Research by Children’s Hospital Oakland Research Institute (CHORI) scientists links imbalances in lipoprotein metabolism with vaso–occlusive events in patients with sickle cell disease (SCD). CHORI researchers, Eric Soupene, PhD, Sandra K. Larkin and CHORI Senior Scientist Frans A Kuypers, PhD, identified high density lipoprotein (HDL) metabolites in SCD plasma that promote inflammation and may reduce the effectiveness of current therapies.

The study, “Depletion of HDL3 high density lipoprotein and altered functionality of HDL2 in blood from sickle cell patients,” was published in the journal Experimental Biology and Medicine.

The red blood cells in patients with SCD contain a mutated hemoglobin, the protein that carries oxygen throughout the body. SCD patients also have abnormalities in cholesterol metabolites (plasma cholesterol and lipoproteins) and other plasma components such as acute phase reactants, inflammatory mediators, cell free hemoglobin, and heme. In SCD, the red blood cells (RBCs) become inflexible and stick to the walls of blood vessels, which prevent the delivery of oxygen to cells and tissues. These vaso–occlusive events are further exacerbated by abnormalities in plasma components. The standard treatment for vaso–occlusive events is replacement of the sickle RBCs with normal RBCs. However, RBC exchange therapy does not normalize alterations in plasma components. Thus, the majority of the plasma present after RBC exchange therapy will form a pro–inflammatory environment that can reduce the effectiveness of the treatment.

Previous studies have demonstrated that the pro–inflammatory environment of the blood in patients with SCD reduces the activity of high density lipoprotein (HDL), the so called ‘good’ cholesterol particle. In the current study, Dr. Soupene and colleagues characterized HDL metabolites in SCD plasma and their effect on endothelial cell function. SCD plasma exhibited alterations in the size distribution, but not the total level, of HDL particles.

SCD plasma was depleted of the pre–beta particle, which is essential for reverse cholesterol transport. This observation may partially explain the altered plasma cholesterol content observed in SCD patients. HDL isolated from SCD plasma upregulated PTX3, a protein that is predictive for the length of inflammatory episodes in SCD, in endothelial cells.
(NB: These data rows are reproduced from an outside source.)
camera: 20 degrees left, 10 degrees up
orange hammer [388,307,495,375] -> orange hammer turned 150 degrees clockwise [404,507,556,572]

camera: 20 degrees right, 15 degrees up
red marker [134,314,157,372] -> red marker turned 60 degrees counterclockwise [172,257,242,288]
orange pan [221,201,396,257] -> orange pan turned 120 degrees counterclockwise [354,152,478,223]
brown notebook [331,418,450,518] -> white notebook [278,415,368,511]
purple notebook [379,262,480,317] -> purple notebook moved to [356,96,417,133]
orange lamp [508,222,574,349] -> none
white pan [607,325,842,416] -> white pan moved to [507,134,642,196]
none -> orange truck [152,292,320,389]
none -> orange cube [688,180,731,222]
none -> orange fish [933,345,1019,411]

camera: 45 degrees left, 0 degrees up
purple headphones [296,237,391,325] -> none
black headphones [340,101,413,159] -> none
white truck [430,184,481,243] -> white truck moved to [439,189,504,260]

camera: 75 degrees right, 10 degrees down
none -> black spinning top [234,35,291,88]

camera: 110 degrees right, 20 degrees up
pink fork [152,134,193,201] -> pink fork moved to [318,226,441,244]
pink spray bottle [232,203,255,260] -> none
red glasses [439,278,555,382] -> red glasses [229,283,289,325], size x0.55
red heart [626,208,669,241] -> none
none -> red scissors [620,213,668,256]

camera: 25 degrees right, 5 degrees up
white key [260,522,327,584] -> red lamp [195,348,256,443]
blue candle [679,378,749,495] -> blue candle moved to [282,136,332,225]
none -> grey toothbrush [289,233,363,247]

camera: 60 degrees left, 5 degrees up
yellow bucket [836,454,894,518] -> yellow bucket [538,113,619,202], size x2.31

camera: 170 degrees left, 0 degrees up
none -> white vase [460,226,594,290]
The addition of the heme–scavenger hemopexin (Hx) blocked PTX3 upregulation by SCD plasma. Collectively, these findings link lipoprotein alterations to SCD pathology, and suggest that replacement of plasma and RBCs, whole blood transfusion, may be a more effective treatment for vaso–occlusive events. According to Dr. Soupene, “RBC exchange therapy, a well–accepted transfusion treatment of SCD patients, may have to be re–evaluated. Replacing only the red blood cells underestimates the importance alterations in the plasma compartment.”